Further, what is right for Toyota may not be right for every company. Toyota has a long-standing relationship with highly competent suppliers that put in extra effort for the set-based approach, function on long-term relationships rather than contracts, and understand Toyota’s informal communications about design sets. U.S. suppliers may not be willing to work on an interval specification to be narrowed later.

Perhaps most important, Toyota has unusual engineering expertise. Toyota engineers serve a minimum of fifteen years before reaching management positions, have extensive hands-on experience, undergo frequent training, and are vigorously encouraged to think about their jobs and technologies by managers who are themselves technical experts. Set-based concurrent engineering seems likely to require more skill and judgment than the simpler, point-to-point approach; its adoption by companies with lower average skill levels might be difficult.

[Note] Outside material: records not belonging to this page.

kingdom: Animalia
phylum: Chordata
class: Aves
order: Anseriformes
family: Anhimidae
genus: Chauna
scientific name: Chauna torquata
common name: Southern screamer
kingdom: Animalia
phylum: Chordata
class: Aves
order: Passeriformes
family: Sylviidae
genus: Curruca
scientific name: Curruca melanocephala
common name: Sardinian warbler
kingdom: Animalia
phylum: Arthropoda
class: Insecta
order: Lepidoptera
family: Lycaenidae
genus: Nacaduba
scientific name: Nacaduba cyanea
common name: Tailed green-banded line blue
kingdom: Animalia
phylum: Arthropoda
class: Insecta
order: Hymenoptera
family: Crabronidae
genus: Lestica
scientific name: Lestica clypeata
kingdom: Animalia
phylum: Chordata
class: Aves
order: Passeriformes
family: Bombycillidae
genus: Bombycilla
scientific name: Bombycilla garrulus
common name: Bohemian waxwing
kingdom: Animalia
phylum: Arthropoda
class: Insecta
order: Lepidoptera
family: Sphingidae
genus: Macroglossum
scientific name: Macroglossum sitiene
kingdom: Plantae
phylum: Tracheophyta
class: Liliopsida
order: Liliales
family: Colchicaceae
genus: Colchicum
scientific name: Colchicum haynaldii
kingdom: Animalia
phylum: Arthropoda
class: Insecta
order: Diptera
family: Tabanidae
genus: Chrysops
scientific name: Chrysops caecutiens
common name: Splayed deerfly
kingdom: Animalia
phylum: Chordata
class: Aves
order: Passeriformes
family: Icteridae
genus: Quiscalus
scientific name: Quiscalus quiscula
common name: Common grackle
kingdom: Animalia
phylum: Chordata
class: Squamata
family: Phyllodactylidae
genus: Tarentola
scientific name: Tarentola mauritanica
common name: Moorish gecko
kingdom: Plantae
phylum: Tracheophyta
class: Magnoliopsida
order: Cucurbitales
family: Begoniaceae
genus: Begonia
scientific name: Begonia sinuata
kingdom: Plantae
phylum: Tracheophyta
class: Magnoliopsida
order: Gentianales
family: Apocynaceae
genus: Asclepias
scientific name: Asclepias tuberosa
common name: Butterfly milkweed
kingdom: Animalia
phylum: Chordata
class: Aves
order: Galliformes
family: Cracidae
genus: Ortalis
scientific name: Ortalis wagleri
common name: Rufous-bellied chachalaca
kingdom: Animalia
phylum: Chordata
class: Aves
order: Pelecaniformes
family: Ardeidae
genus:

We cannot therefore recommend crash programs to develop set-based concurrent engineering. Rather, companies that want to gain this new competitive edge should experiment in developing concrete techniques, while carefully pondering the philosophical implications and management of suppliers and personnel. We suspect that many U.S. companies’ efforts to adopt concurrent engineering through cross-functional teams and structured development processes that focus on designing the right product in the concept stage are important steps. We believe these CE approaches will inevitably move companies in the direction of set-based concurrent engineering.